Questions that refer to pictures
-- -- --

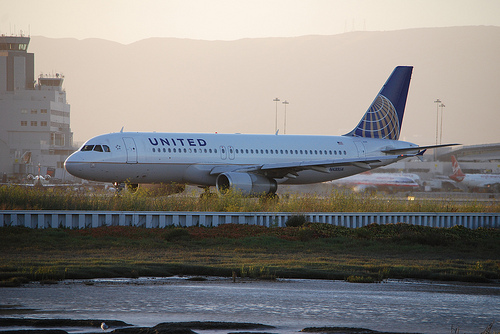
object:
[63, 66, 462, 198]
airplane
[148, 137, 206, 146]
united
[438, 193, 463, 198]
tarmac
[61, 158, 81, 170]
nose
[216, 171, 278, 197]
engine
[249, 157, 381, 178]
wing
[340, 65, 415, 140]
tail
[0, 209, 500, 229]
fence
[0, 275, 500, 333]
pond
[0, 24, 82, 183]
control tower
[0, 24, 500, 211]
airport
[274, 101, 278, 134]
poles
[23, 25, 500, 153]
mountains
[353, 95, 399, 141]
globe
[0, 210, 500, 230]
wall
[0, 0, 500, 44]
sky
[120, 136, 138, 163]
door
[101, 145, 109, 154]
windows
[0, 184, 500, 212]
grass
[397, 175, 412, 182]
flag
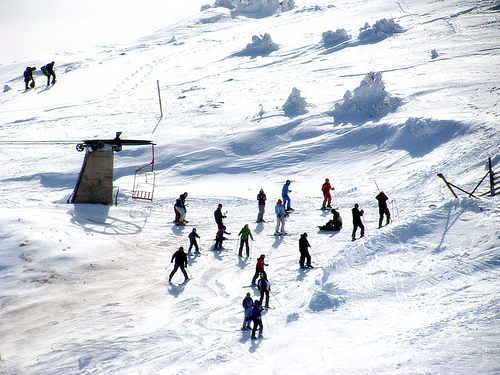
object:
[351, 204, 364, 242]
people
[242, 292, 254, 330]
skier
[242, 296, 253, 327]
blue outifit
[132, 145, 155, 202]
lift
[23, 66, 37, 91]
people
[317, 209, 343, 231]
person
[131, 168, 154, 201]
chair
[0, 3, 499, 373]
snow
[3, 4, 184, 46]
sky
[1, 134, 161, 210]
ski lift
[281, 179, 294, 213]
skier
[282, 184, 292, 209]
outfit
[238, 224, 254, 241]
jacket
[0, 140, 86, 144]
lift cable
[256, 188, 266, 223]
skier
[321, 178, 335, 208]
skier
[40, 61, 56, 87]
person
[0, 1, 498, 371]
hill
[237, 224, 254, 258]
person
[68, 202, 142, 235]
shadow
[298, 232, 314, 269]
person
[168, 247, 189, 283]
person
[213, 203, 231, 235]
person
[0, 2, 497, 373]
ground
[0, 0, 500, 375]
ski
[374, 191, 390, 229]
people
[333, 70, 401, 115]
bergs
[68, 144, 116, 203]
stone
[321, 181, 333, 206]
outfit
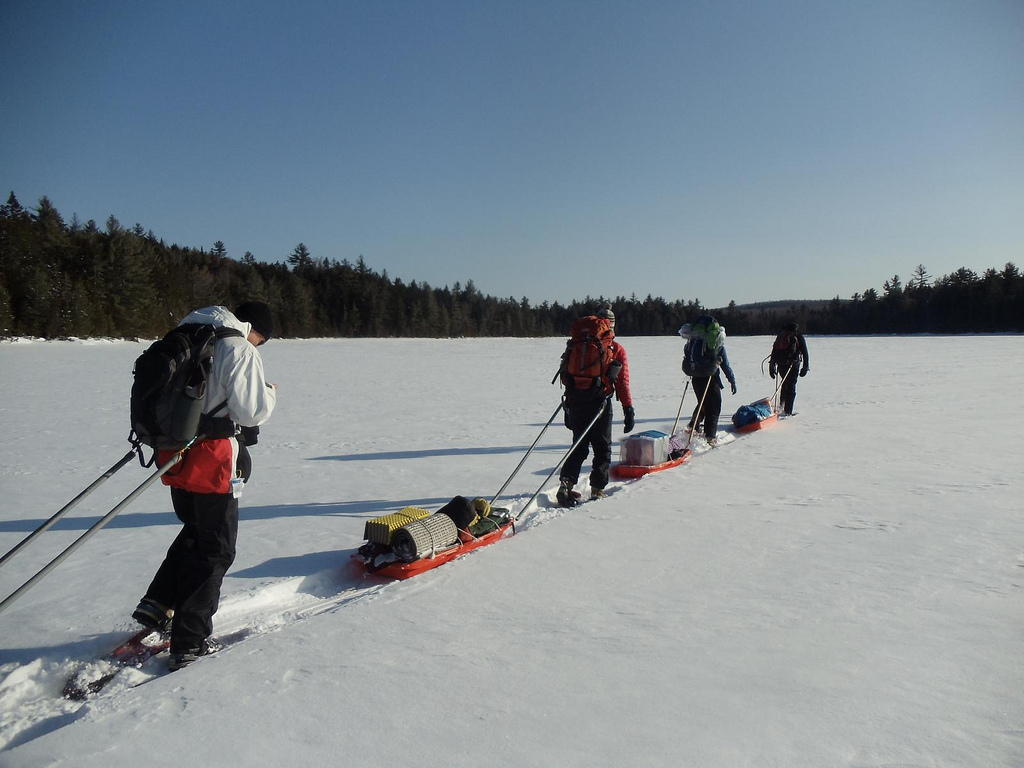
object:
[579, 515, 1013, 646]
snow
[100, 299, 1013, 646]
people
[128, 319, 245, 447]
backpack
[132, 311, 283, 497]
person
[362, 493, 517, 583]
package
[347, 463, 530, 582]
cart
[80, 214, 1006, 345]
trees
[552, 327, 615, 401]
backpack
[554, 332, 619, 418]
back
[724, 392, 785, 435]
bag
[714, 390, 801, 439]
surface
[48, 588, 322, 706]
skis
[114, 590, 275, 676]
feet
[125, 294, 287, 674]
person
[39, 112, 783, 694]
picture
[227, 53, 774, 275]
sky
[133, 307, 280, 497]
jacket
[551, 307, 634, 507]
man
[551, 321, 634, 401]
jacket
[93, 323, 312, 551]
man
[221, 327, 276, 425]
arm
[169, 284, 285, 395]
hood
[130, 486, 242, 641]
leg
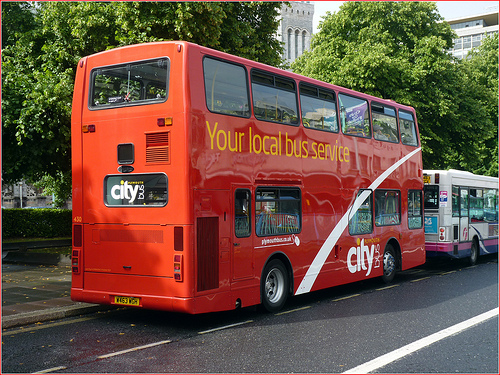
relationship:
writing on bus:
[207, 93, 368, 169] [50, 18, 452, 323]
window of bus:
[187, 62, 451, 134] [50, 18, 452, 323]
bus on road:
[50, 18, 452, 323] [58, 254, 483, 359]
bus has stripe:
[50, 18, 452, 323] [263, 143, 436, 289]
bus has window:
[50, 18, 452, 323] [187, 62, 451, 134]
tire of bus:
[264, 255, 300, 310] [50, 18, 452, 323]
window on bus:
[187, 62, 451, 134] [50, 18, 452, 323]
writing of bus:
[207, 93, 368, 169] [50, 18, 452, 323]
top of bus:
[123, 56, 406, 126] [50, 18, 452, 323]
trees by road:
[10, 52, 73, 180] [58, 254, 483, 359]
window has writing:
[187, 62, 451, 134] [207, 93, 368, 169]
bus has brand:
[50, 18, 452, 323] [337, 224, 400, 286]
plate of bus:
[87, 285, 153, 311] [50, 18, 452, 323]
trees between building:
[10, 52, 73, 180] [271, 5, 319, 76]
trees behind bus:
[10, 52, 73, 180] [50, 18, 452, 323]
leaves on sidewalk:
[24, 97, 64, 141] [3, 251, 417, 333]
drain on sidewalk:
[3, 267, 61, 324] [3, 251, 417, 333]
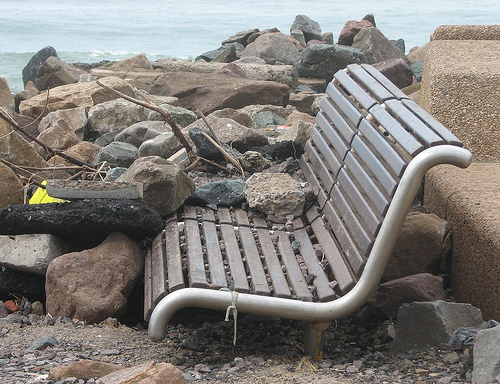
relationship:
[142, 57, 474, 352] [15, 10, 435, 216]
bench on rocks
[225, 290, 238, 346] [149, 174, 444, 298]
rope hanging off bench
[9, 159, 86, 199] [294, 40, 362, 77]
twig stuck in boulder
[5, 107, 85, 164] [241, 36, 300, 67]
twig stuck in boulder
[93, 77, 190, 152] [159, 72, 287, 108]
twig stuck in boulder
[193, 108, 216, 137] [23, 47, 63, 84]
twig stuck in boulder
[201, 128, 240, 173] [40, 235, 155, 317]
twig stuck in boulder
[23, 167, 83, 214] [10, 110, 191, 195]
debris stuck in rocks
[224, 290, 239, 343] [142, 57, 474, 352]
rope tied to bench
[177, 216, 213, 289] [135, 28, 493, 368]
bar on bench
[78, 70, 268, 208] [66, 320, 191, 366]
rocks in dirt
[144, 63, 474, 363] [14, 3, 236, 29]
bench by ocean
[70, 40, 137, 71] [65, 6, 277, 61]
waves on water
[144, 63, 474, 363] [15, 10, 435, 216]
bench under rocks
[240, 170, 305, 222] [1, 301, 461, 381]
rock on ground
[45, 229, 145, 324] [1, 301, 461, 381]
rock on ground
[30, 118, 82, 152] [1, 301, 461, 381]
rock on ground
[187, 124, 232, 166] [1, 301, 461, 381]
rock on ground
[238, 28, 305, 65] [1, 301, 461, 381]
rock on ground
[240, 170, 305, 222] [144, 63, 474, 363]
rock near bench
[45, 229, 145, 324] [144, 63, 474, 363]
rock near bench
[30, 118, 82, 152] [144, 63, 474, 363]
rock near bench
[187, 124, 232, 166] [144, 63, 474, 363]
rock near bench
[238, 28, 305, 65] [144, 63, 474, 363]
rock near bench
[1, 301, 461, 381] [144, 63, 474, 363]
ground near bench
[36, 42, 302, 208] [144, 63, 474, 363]
large rocks on top of bench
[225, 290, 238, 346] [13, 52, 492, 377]
rope on beach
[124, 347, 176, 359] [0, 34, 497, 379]
dirt on ground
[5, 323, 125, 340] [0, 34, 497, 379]
dirt on ground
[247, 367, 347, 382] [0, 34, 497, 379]
dirt on ground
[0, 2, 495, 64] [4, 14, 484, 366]
sea water in rocks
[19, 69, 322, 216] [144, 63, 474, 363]
several rocks are on a bench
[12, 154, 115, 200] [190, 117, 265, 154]
twigs are on a rock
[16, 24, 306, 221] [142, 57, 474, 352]
rocks are on top of bench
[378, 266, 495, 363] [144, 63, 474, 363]
rocks are behind bench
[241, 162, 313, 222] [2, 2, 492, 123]
rock along shoreline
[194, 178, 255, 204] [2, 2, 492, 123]
rock along shoreline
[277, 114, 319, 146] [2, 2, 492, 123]
rock along shoreline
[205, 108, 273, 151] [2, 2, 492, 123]
rock along shoreline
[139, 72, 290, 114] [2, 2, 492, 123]
rock along shoreline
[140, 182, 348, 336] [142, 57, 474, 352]
seat on bench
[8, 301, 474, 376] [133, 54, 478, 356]
gravel underneath park bench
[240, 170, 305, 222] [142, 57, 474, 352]
rock on bench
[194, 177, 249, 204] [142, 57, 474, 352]
rock on bench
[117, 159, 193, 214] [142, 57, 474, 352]
rock on bench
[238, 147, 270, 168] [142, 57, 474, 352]
rock on bench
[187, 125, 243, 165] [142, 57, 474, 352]
rock on bench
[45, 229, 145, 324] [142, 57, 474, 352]
rock if front of bench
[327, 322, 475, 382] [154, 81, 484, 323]
rocks behind bench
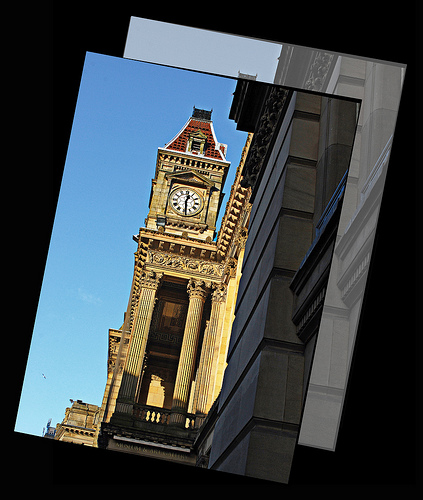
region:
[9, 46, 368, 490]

-- -- --

* _The task_: Reproduce the material above word for word, omitting the pictures.

* _Exercise answer_:
object:
[63, 66, 462, 198]
airplane
[148, 137, 206, 146]
united
[438, 193, 463, 198]
tarmac
[61, 158, 81, 170]
nose
[216, 171, 278, 197]
engine
[249, 157, 381, 178]
wing
[340, 65, 415, 140]
tail
[0, 209, 500, 229]
fence
[0, 275, 500, 333]
pond
[0, 24, 82, 183]
control tower
[0, 24, 500, 211]
airport
[274, 101, 278, 134]
poles
[23, 25, 500, 153]
mountains
[353, 95, 399, 141]
globe
[0, 210, 500, 230]
wall
[0, 0, 500, 44]
sky
[120, 136, 138, 163]
door
[101, 145, 109, 154]
windows
[0, 184, 500, 212]
grass
[397, 175, 412, 182]
flag
object:
[351, 204, 364, 242]
people
[242, 292, 254, 330]
skier
[242, 296, 253, 327]
blue outifit
[132, 145, 155, 202]
lift
[23, 66, 37, 91]
people
[317, 209, 343, 231]
person
[131, 168, 154, 201]
chair
[0, 3, 499, 373]
snow
[3, 4, 184, 46]
sky
[1, 134, 161, 210]
ski lift
[281, 179, 294, 213]
skier
[282, 184, 292, 209]
outfit
[238, 224, 254, 241]
jacket
[0, 140, 86, 144]
lift cable
[256, 188, 266, 223]
skier
[321, 178, 335, 208]
skier
[40, 61, 56, 87]
person
[0, 1, 498, 371]
hill
[237, 224, 254, 258]
person
[68, 202, 142, 235]
shadow
[298, 232, 314, 269]
person
[168, 247, 189, 283]
person
[213, 203, 231, 235]
person
[0, 2, 497, 373]
ground
[0, 0, 500, 375]
ski
[374, 191, 390, 229]
people
[333, 70, 401, 115]
bergs
[68, 144, 116, 203]
stone
[321, 181, 333, 206]
outfit
object:
[579, 515, 1013, 646]
snow
[100, 299, 1013, 646]
people
[128, 319, 245, 447]
backpack
[132, 311, 283, 497]
person
[362, 493, 517, 583]
package
[347, 463, 530, 582]
cart
[80, 214, 1006, 345]
trees
[552, 327, 615, 401]
backpack
[554, 332, 619, 418]
back
[724, 392, 785, 435]
bag
[714, 390, 801, 439]
surface
[48, 588, 322, 706]
skis
[114, 590, 275, 676]
feet
[125, 294, 287, 674]
person
[39, 112, 783, 694]
picture
[227, 53, 774, 275]
sky
[133, 307, 280, 497]
jacket
[551, 307, 634, 507]
man
[551, 321, 634, 401]
jacket
[93, 323, 312, 551]
man
[221, 327, 276, 425]
arm
[169, 284, 285, 395]
hood
[130, 486, 242, 641]
leg
relationship:
writing on bus:
[207, 93, 368, 169] [50, 18, 452, 323]
window of bus:
[187, 62, 451, 134] [50, 18, 452, 323]
bus on road:
[50, 18, 452, 323] [58, 254, 483, 359]
bus has stripe:
[50, 18, 452, 323] [263, 143, 436, 289]
bus has window:
[50, 18, 452, 323] [187, 62, 451, 134]
tire of bus:
[264, 255, 300, 310] [50, 18, 452, 323]
window on bus:
[187, 62, 451, 134] [50, 18, 452, 323]
writing of bus:
[207, 93, 368, 169] [50, 18, 452, 323]
top of bus:
[123, 56, 406, 126] [50, 18, 452, 323]
trees by road:
[10, 52, 73, 180] [58, 254, 483, 359]
window has writing:
[187, 62, 451, 134] [207, 93, 368, 169]
bus has brand:
[50, 18, 452, 323] [337, 224, 400, 286]
plate of bus:
[87, 285, 153, 311] [50, 18, 452, 323]
trees between building:
[10, 52, 73, 180] [271, 5, 319, 76]
trees behind bus:
[10, 52, 73, 180] [50, 18, 452, 323]
leaves on sidewalk:
[24, 97, 64, 141] [3, 251, 417, 333]
drain on sidewalk:
[3, 267, 61, 324] [3, 251, 417, 333]
relationship:
[142, 57, 474, 352] [15, 10, 435, 216]
bench on rocks
[225, 290, 238, 346] [149, 174, 444, 298]
rope hanging off bench
[9, 159, 86, 199] [294, 40, 362, 77]
twig stuck in boulder
[5, 107, 85, 164] [241, 36, 300, 67]
twig stuck in boulder
[93, 77, 190, 152] [159, 72, 287, 108]
twig stuck in boulder
[193, 108, 216, 137] [23, 47, 63, 84]
twig stuck in boulder
[201, 128, 240, 173] [40, 235, 155, 317]
twig stuck in boulder
[23, 167, 83, 214] [10, 110, 191, 195]
debris stuck in rocks
[224, 290, 239, 343] [142, 57, 474, 352]
rope tied to bench
[177, 216, 213, 289] [135, 28, 493, 368]
bar on bench
[78, 70, 268, 208] [66, 320, 191, 366]
rocks in dirt
[144, 63, 474, 363] [14, 3, 236, 29]
bench by ocean
[70, 40, 137, 71] [65, 6, 277, 61]
waves on water
[144, 63, 474, 363] [15, 10, 435, 216]
bench under rocks
[240, 170, 305, 222] [1, 301, 461, 381]
rock on ground
[45, 229, 145, 324] [1, 301, 461, 381]
rock on ground
[30, 118, 82, 152] [1, 301, 461, 381]
rock on ground
[187, 124, 232, 166] [1, 301, 461, 381]
rock on ground
[238, 28, 305, 65] [1, 301, 461, 381]
rock on ground
[240, 170, 305, 222] [144, 63, 474, 363]
rock near bench
[45, 229, 145, 324] [144, 63, 474, 363]
rock near bench
[30, 118, 82, 152] [144, 63, 474, 363]
rock near bench
[187, 124, 232, 166] [144, 63, 474, 363]
rock near bench
[238, 28, 305, 65] [144, 63, 474, 363]
rock near bench
[1, 301, 461, 381] [144, 63, 474, 363]
ground near bench
[36, 42, 302, 208] [144, 63, 474, 363]
large rocks on top of bench
[225, 290, 238, 346] [13, 52, 492, 377]
rope on beach
[124, 347, 176, 359] [0, 34, 497, 379]
dirt on ground
[5, 323, 125, 340] [0, 34, 497, 379]
dirt on ground
[247, 367, 347, 382] [0, 34, 497, 379]
dirt on ground
[0, 2, 495, 64] [4, 14, 484, 366]
sea water in rocks
[19, 69, 322, 216] [144, 63, 474, 363]
several rocks are on a bench
[12, 154, 115, 200] [190, 117, 265, 154]
twigs are on a rock
[16, 24, 306, 221] [142, 57, 474, 352]
rocks are on top of bench
[378, 266, 495, 363] [144, 63, 474, 363]
rocks are behind bench
[241, 162, 313, 222] [2, 2, 492, 123]
rock along shoreline
[194, 178, 255, 204] [2, 2, 492, 123]
rock along shoreline
[277, 114, 319, 146] [2, 2, 492, 123]
rock along shoreline
[205, 108, 273, 151] [2, 2, 492, 123]
rock along shoreline
[139, 72, 290, 114] [2, 2, 492, 123]
rock along shoreline
[140, 182, 348, 336] [142, 57, 474, 352]
seat on bench
[8, 301, 474, 376] [133, 54, 478, 356]
gravel underneath park bench
[240, 170, 305, 222] [142, 57, 474, 352]
rock on bench
[194, 177, 249, 204] [142, 57, 474, 352]
rock on bench
[117, 159, 193, 214] [142, 57, 474, 352]
rock on bench
[238, 147, 270, 168] [142, 57, 474, 352]
rock on bench
[187, 125, 243, 165] [142, 57, 474, 352]
rock on bench
[45, 229, 145, 324] [142, 57, 474, 352]
rock if front of bench
[327, 322, 475, 382] [154, 81, 484, 323]
rocks behind bench
region:
[9, 46, 368, 490]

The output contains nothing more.